• **Provided records**
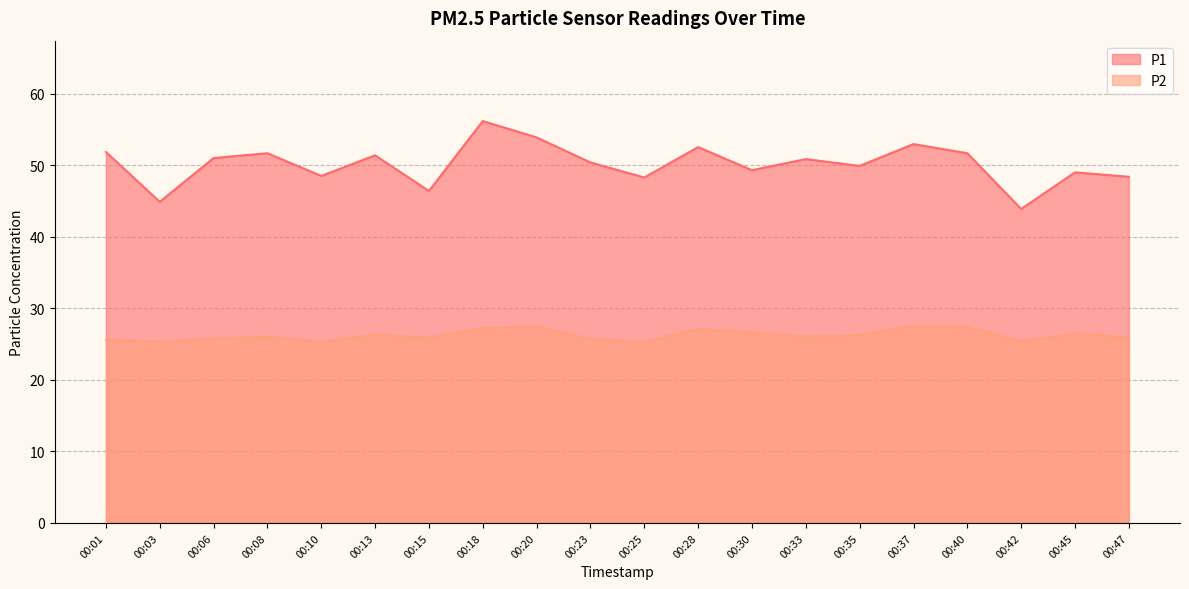

How many interior local peaks does the P1 series have?

7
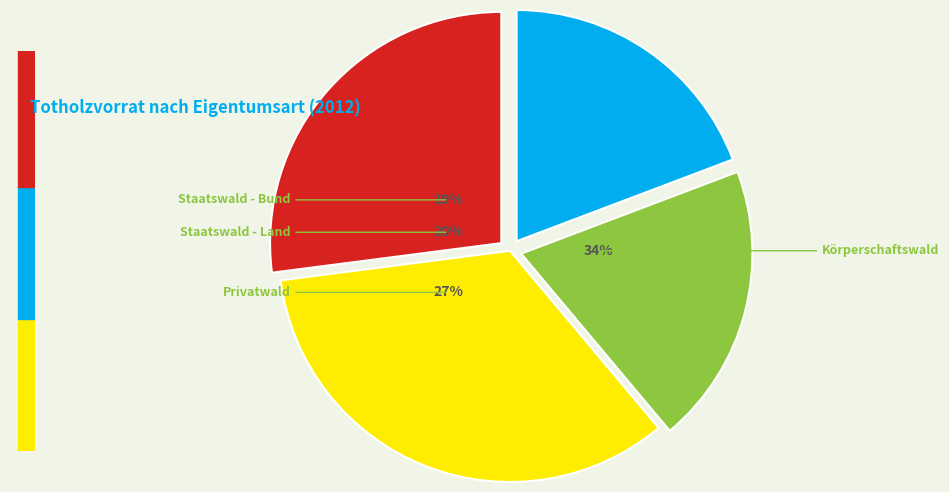

Is it true that Privatwald is 27% of the pie?

True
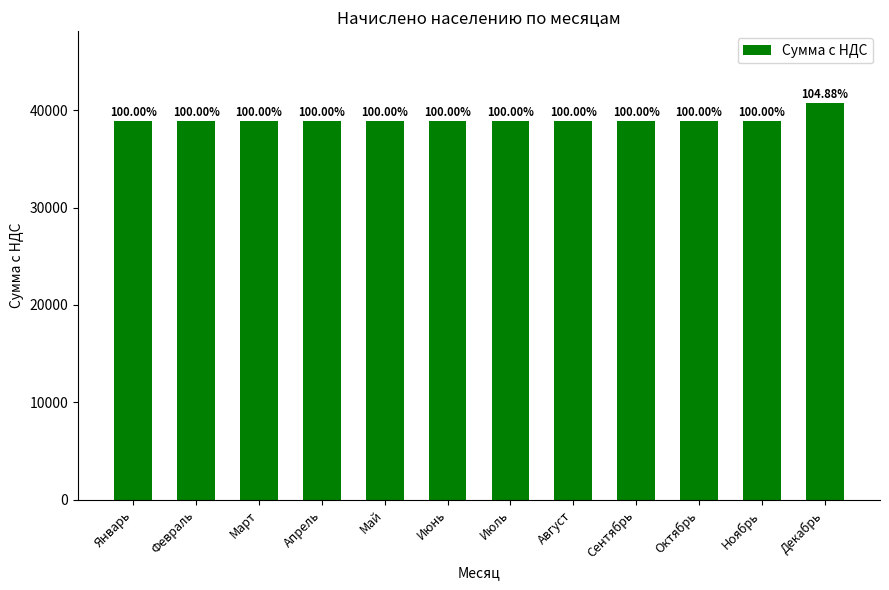

Is it true that the value at Март is 12720.1?

False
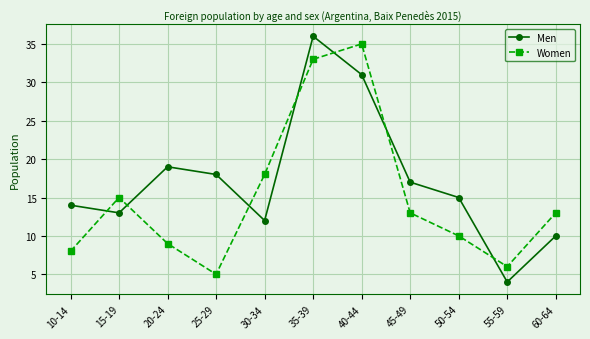

Rank the series by their maximum value, from highest to lowest.

Men, Women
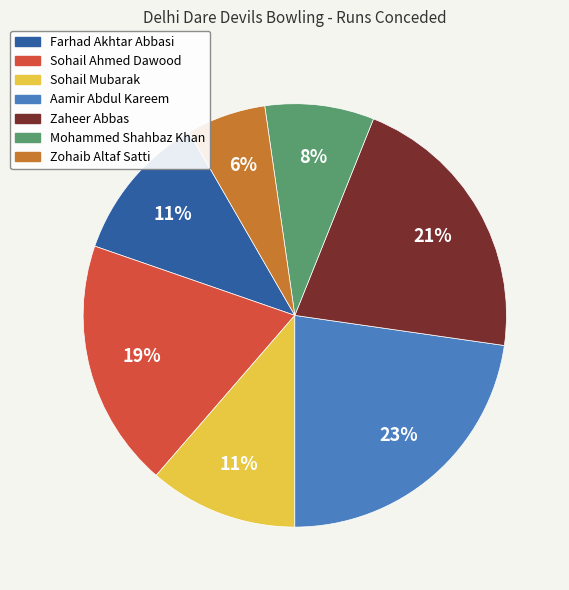

Combined, do Aamir Abdul Kareem and Mohammed Shahbaz Khan account for over 50%?

No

• **Problem details**
Convert every line of the records above into a JSON list of strings, with one string per line. Leave out the blank lines and the pictures.

• **Result of the exercise**
[
  "How many interior local peaks does the P1 series have?",
  "7",
  "Is it true that Privatwald is 27% of the pie?",
  "True",
  "Is it true that the value at Март is 12720.1?",
  "False",
  "Rank the series by their maximum value, from highest to lowest.",
  "Men, Women",
  "Combined, do Aamir Abdul Kareem and Mohammed Shahbaz Khan account for over 50%?",
  "No"
]